No ano de 2001 produziu a TV Pelica com charges animadas diárias para o programa Clube-Verdade.

A qualidade de seu trabalho fez com que Pelicano recebesse muitas premiações, dentre elas cinco premiações no Salão Internacional de Humor de Piracicaba e o Prêmio de Melhor Cartum Nacional no Salão de Humor do Piauí.

Atualmente, ele produz charges diárias para a Rede Bom Dia de Jornais (São José do Rio Preto, Bauru, Jundiaí e Sorocaba), para o Jornal Tribuna, de Ribeirão Preto, para o Jornal Comércio de Jahu, de Jaú, e para o portal Movimento das Artes.


É no Jardim Ouro Branco que fica a única igreja do Santo Daime de Ribeirão Preto.

O templo, chamado Rainha do Céu, é o lugar onde os daimistas da região, cerca de 200, vão para rezar seus hinos e tomar o chá de ayahuasca (o popular Santo Daime), a fim de “viajar” em um mundo de espiritualidade.

O Daime é uma religião sincretista, com componentes presentes no catolicismo, espiritismo e umbanda.

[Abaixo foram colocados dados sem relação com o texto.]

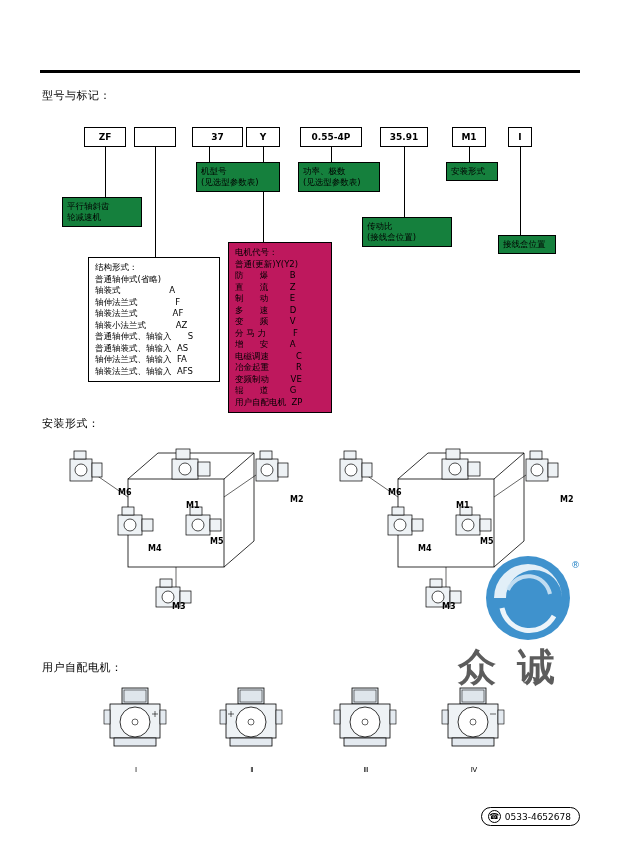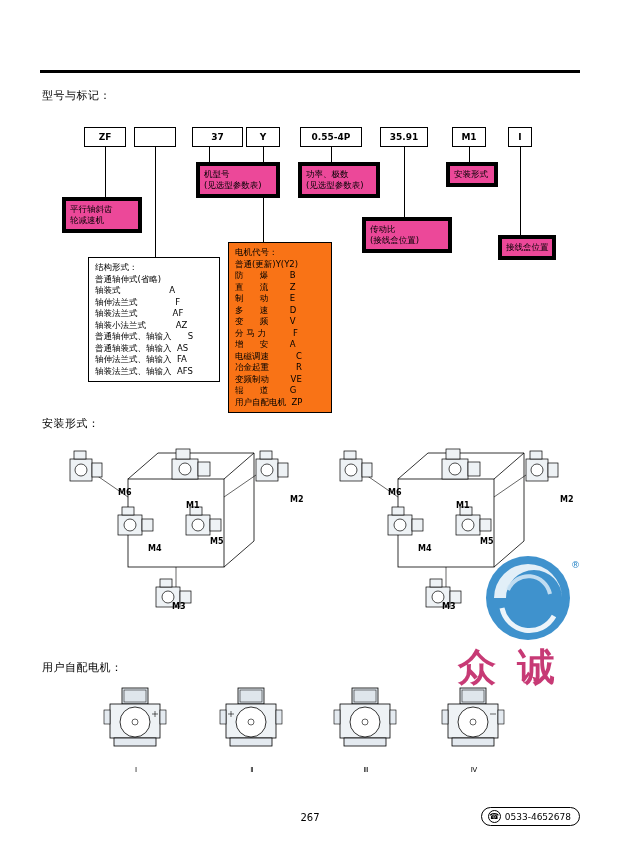"机型号" .leadbox { background: #ec4899 -> #15803d; border: 4px solid #000000 -> 1px solid #000000 }
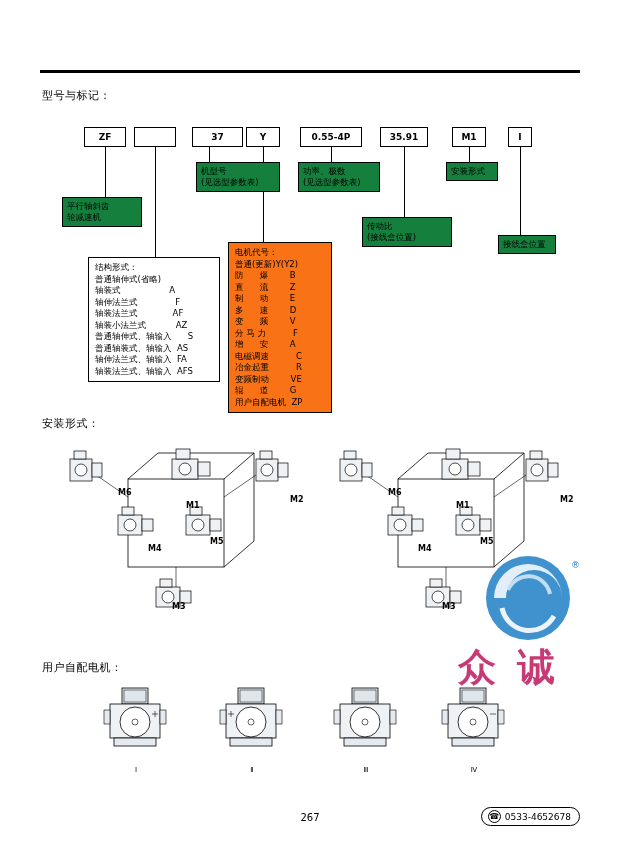"电机代号：" .motorlist { background: #f97316 -> #be185d }
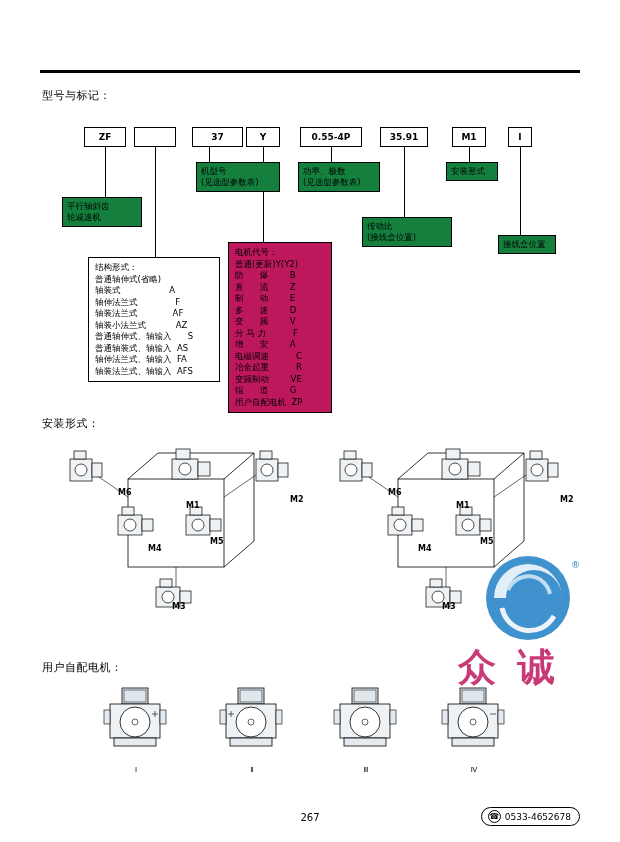"众 诚" .wm-text { color: #be185d -> #404040 }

São santos e guias espirituais, todos reunidos numa só cerimônia, embalada pelo ayahuasca.

A bebida é tida como alucinógina, mas, para os daimistas, é um simples “expansor de consciência”.

“É difícil explicar para quem nunca tomou. O cartunista Laerte fez um resumo que eu achei muito legal. Ele disse que ‘se viu lá’. E acho que é isso, com o Daime as pessoas conseguem se ver...”

A explicação é do cartunista Pelicano.

Ele é um dos dirigentes da igreja de Ribeirão Preto.

Pelicano conheceu a religião com o irmão Glauco, assassinado em março de 2010 por um frequentador da igreja Céu de Maria, em São Paulo.

Hoje, mais que um líder do Daime, Pelicano é um difusor da religião no interior do Estado.

“Antes, grupos de Franca e Ariranha vinham à Rainha do Céu. Mas eles fizeram suas próprias igrejas”.